- _What this task involves_: The line with "週末にはウィークリーレターをお届けいたしま" marks where to begin. Please copy it and each line after it to the end of the records below, exactly.

- _Exercise material_:
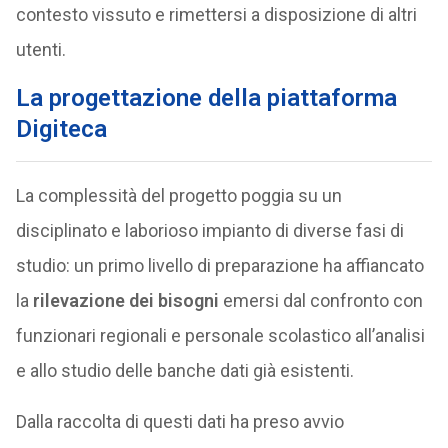
contesto vissuto e rimettersi a disposizione di altri
utenti.
La progettazione della piattaforma
Digiteca
La complessità del progetto poggia su un
disciplinato e laborioso impianto di diverse fasi di
studio: un primo livello di preparazione ha affiancato
la
rilevazione dei bisogni
emersi dal confronto con
funzionari regionali e personale scolastico all’analisi
e allo studio delle banche dati già esistenti.
Dalla raccolta di questi dati ha preso avvio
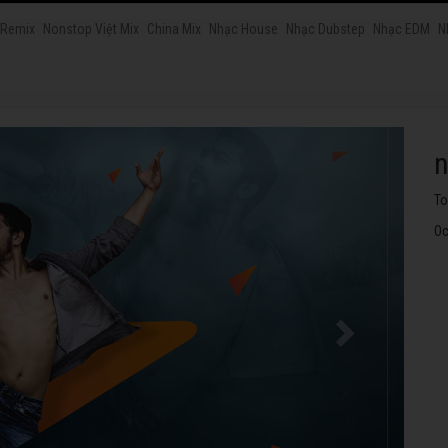
 Remix
Nonstop Việt Mix
China Mix
Nhạc House
Nhạc Dubstep
Nhạc EDM
N
n
Nh
Oc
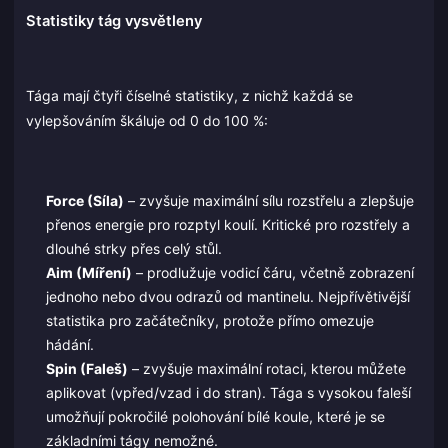
Statistiky tág vysvětleny
Tága mají čtyři číselné statistiky, z nichž každá se
vylepšováním škáluje od 0 do 100 %:
Force (Síla)
– zvyšuje maximální sílu rozstřelu a zlepšuje
přenos energie pro rozptyl koulí. Kritické pro rozstřely a
dlouhé strky přes celý stůl.
Aim (Míření)
– prodlužuje vodicí čáru, včetně zobrazení
jednoho nebo dvou odrazů od mantinelu. Nejpřívětivější
statistika pro začátečníky, protože přímo omezuje
hádání.
Spin (Faleš)
– zvyšuje maximální rotaci, kterou můžete
aplikovat (vpřed/vzad i do stran). Tága s vysokou faleší
umožňují pokročilé polohování bílé koule, které je se
základními tágy nemožné.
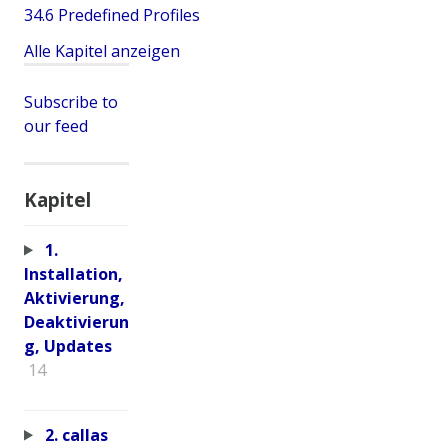
34.6 Predefined Profiles
Alle Kapitel anzeigen
Subscribe to
our feed
Kapitel
1.
Installation,
Aktivierung,
Deaktivierun
g, Updates
14
2. callas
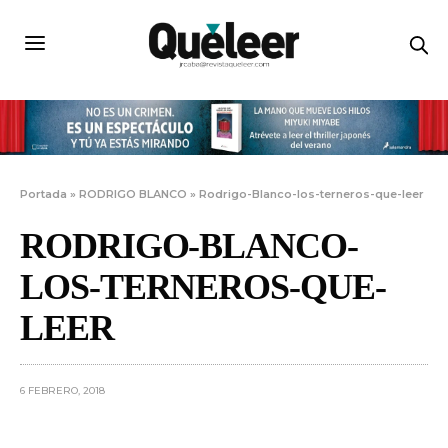
Portada
»
RODRIGO BLANCO
»
Rodrigo-Blanco-los-terneros-que-leer
RODRIGO-BLANCO-
LOS-TERNEROS-QUE-
LEER
6 FEBRERO, 2018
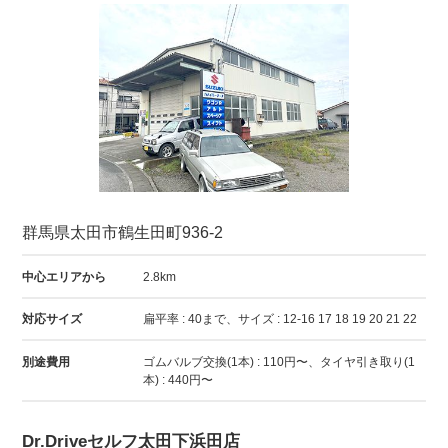
群馬県太田市鶴生田町936-2
中心エリアから
2.8km
対応サイズ
扁平率 : 40まで、サイズ : 12-16 17 18 19 20 21 22
別途費用
ゴムバルブ交換(1本) : 110円〜、タイヤ引き取り(1
本) : 440円〜
Dr.Driveセルフ太田下浜田店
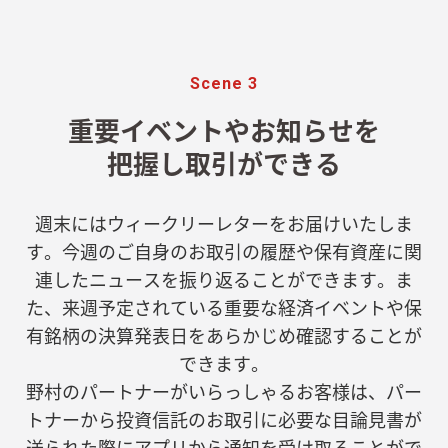
Scene 3
重要イベントやお知らせを
把握し取引ができる
週末にはウィークリーレターをお届けいたしま
す。今週のご自身のお取引の履歴や保有資産に関
連したニュースを振り返ることができます。ま
た、来週予定されている重要な経済イベントや保
有銘柄の決算発表日をあらかじめ確認することが
できます。
野村のパートナーがいらっしゃるお客様は、パー
トナーから投資信託のお取引に必要な目論見書が
送られた際にアプリから通知を受け取ることがで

- _Response below_:
週末にはウィークリーレターをお届けいたしま
す。今週のご自身のお取引の履歴や保有資産に関
連したニュースを振り返ることができます。ま
た、来週予定されている重要な経済イベントや保
有銘柄の決算発表日をあらかじめ確認することが
できます。
野村のパートナーがいらっしゃるお客様は、パー
トナーから投資信託のお取引に必要な目論見書が
送られた際にアプリから通知を受け取ることがで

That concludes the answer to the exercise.